Besides being a chief, the
pater familias was the only person endowed with
legal capacity, or
sui iuris. Women (in most but not all cases), the
filii, slaves and foreigners had a
capitis deminutio (literally, a "diminished head", meaning diminished capacity), that is, they could not celebrate
valid contracts, nor did they posses, by rule, personal property. All assets and contracts belonged, in principle, to the
pater. A
capitis deminutio meant a tendencial lack of
legal personality, even if there were some restrictions: there were laws protecting the slaves, and the incapable (everyone with a
capitis deminutio) could, in some circunstances, posses a quasi- personal property, the
peculium.
As such, the
patres familias were the only full legal persons, but, because of their extended rights (their
longa manus, literally "long hand"), they also had a series of extra duties: duties towards the women, the
filii and the slaves (though some of these duties were not recognized by the original
ius civile, but only by the
ius gentium, specially directed to foreigners, or by the
ius honorarium, the law of the
Magistratus, specially the
Praetor, which emerges in a latter period of
Roman law).
Only a
Roman citizen, someone with
status civitatis, could enjoy the
status of
pater familias. There could only be one holder of the office within a household.
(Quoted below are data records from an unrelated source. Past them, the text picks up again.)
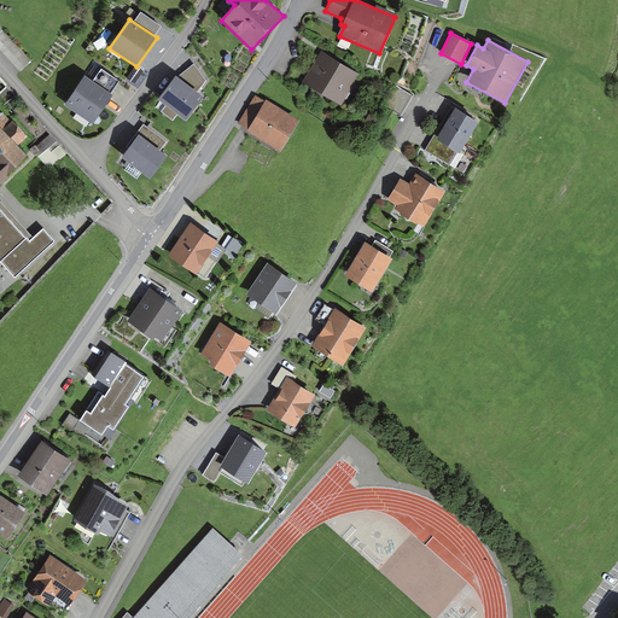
[(302,83),(340,105),(360,74),(321,51),(302,83)]
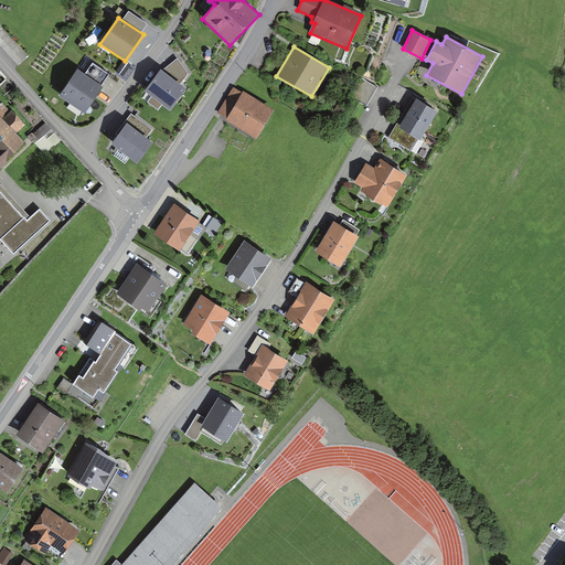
[(77,70),(60,97),(85,115),(104,87),(77,70)]
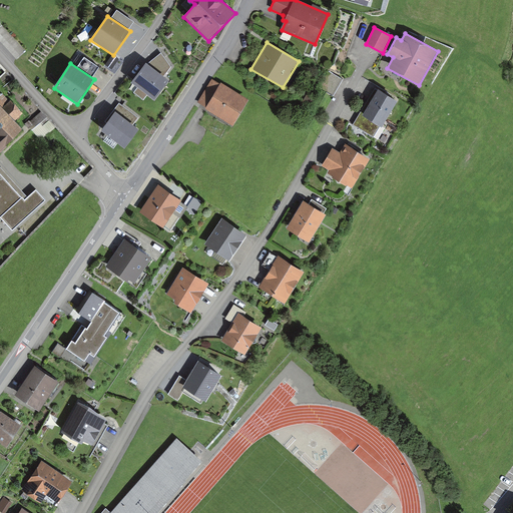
[(146,64),(132,83),(137,87),(133,93),(144,101),(147,96),(154,101),(169,81),(146,64)]
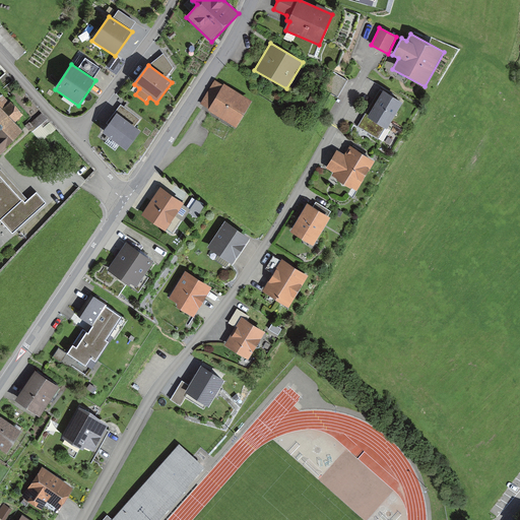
[(331,72),(325,91),(341,96),(347,78),(331,72)]
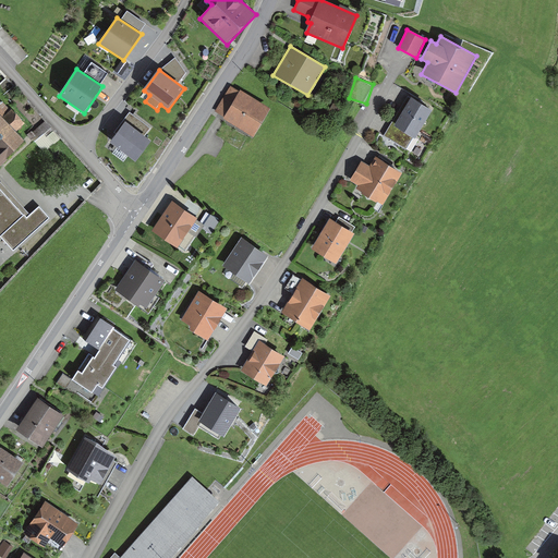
[(230,87),(215,112),(223,118),(222,120),(254,138),(271,109),(240,89),(239,92),(230,87)]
Even male adult
filii remained under the authority of their
pater while he still lived, and could not acquire the rights of a
pater familias while he was yet alive; at least in legal theory, all their
property was acquired on behalf of their father, and he, not they, had ultimate authority to dispose of it. Those who lived in their own households at the time of the
pater's death succeeded to the status of
pater familias over their respective households (
pater familias sui iuris), even if they were just in their teens. Women were always under the control (
sub manu) of a
pater familias, either their original
pater, or the
pater of their husband's family once married.
Over time, the absolute authority of the
pater familias tended to be weakened, and rights that theoretically existed were no longer enforced or insisted upon.